A continuously updated file containing Claude's recommendations for next steps in the project, providing a clear roadmap for development.
- Python 3.12
- FFmpeg (for audio format conversion)
- Google Cloud account and credentials (for paid version)
- Anthropic API key (for Claude post-processing)
-
Clone this repository or download the project files.
-
Create and activate and venv
-
Install the required Python libraries:
pip install -r requirements.txt
or
pip install --no-cache-dir --upgrade -r requirements.txt
-
Install FFmpeg:
- On macOS (using Homebrew):
brew install ffmpeg
- On Ubuntu or Debian:
sudo apt-get install ffmpeg
- On Windows, download the FFmpeg binaries from the official website and add them to your system PATH.
- On macOS (using Homebrew):
-
For the paid version, follow the setup instructions in the google-cloud-api-setup.md file.
-
For Claude post-processing, create a .env file (see: .env-example) in the project root and add your Anthropic API key:
CLAUDE_API_KEY=your_api_key_here
Run the main script from the command line:
python3 main.py
Follow the interactive prompts to:
- Choose between the free version (for short audio clips) and the paid version (for longer audio files).
- Provide the path to your audio file.
- Save the transcription (optional) and choose the output format (text or markdown).
- Optionally post-process the transcription using Claude Opus 3.
The script will:
- Convert the audio file to the required format if necessary.

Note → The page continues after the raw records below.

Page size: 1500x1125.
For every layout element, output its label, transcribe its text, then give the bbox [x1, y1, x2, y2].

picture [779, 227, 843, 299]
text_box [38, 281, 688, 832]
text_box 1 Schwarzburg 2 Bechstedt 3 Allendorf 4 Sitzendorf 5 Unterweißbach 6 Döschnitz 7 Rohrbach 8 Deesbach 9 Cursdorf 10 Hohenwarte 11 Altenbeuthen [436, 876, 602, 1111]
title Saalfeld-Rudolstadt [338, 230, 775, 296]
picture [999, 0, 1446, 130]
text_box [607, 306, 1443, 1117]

- For longer files (paid version), split the audio into chunks for efficient processing.
- Transcribe the audio using the selected service, with parallel processing for longer files.
- Display the transcription, word count, audio duration, and confidence score (where applicable).

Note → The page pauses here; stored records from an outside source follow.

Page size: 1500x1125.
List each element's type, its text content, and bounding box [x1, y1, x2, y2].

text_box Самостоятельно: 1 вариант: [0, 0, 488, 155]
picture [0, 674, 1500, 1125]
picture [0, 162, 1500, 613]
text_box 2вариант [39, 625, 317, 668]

- Show real-time progress for longer files being processed in chunks.
- Optionally save the transcription to a file in the specified directory.
- If chosen, post-process the transcription using Claude Opus 3 for improved formatting and error correction.

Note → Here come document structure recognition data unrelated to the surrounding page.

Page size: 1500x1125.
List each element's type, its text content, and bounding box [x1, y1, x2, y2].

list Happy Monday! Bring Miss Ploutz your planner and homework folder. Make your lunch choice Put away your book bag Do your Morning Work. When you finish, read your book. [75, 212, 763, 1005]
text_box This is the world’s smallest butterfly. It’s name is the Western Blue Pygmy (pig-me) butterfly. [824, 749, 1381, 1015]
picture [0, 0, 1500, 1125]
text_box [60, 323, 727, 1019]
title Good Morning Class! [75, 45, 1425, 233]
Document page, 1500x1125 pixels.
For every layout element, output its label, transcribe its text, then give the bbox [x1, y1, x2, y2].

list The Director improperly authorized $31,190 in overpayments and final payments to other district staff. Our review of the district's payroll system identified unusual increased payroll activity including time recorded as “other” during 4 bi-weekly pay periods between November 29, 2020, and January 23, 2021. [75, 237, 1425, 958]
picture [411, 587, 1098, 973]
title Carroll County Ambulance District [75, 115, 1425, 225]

- Ensure FFmpeg is correctly installed and accessible in your system PATH.
- Verify that you have an active internet connection, as both versions use online speech recognition services.
- For the paid version, make sure your Google Cloud credentials are correctly set up as described in the google-cloud-api-setup.md file.
- For Claude post-processing, ensure your Anthropic API key is correctly set in the .env file.
- If you encounter "Invalid audio file" errors, check that your audio file is not corrupted and is in a supported format.
- For very large audio files, ensure you have sufficient disk space for temporary files and chunked processing.
- If you experience API quota issues with the paid version or Claude post-processing, check your respective API consoles for any limits or billing issues.
If you encounter any other issues or have questions, please open an issue in this repository.
- v1.0.0
- Initial release
- Implement batch processing for multiple audio files
- Develop a web-based user interface for easier use
- Add support for more languages and dialects
- Implement a caching system to avoid reprocessing of previously transcribed audio
- Explore options for improving transcription accuracy through custom language models
- Develop a comprehensive logging system for better debugging and performance analysis
- Enhance the Claude post-processing feature with more advanced formatting options
- Implement a progress bar for long-running processes
- Develop a comprehensive logging system for better debugging and performance analysis
- Enhance the Claude post-processing feature with more advanced formatting options
- Implement a progress bar for long-running processes
We welcome contributions and suggestions to improve this tool.
This project is licensed under the MIT License. See the LICENSE file for details.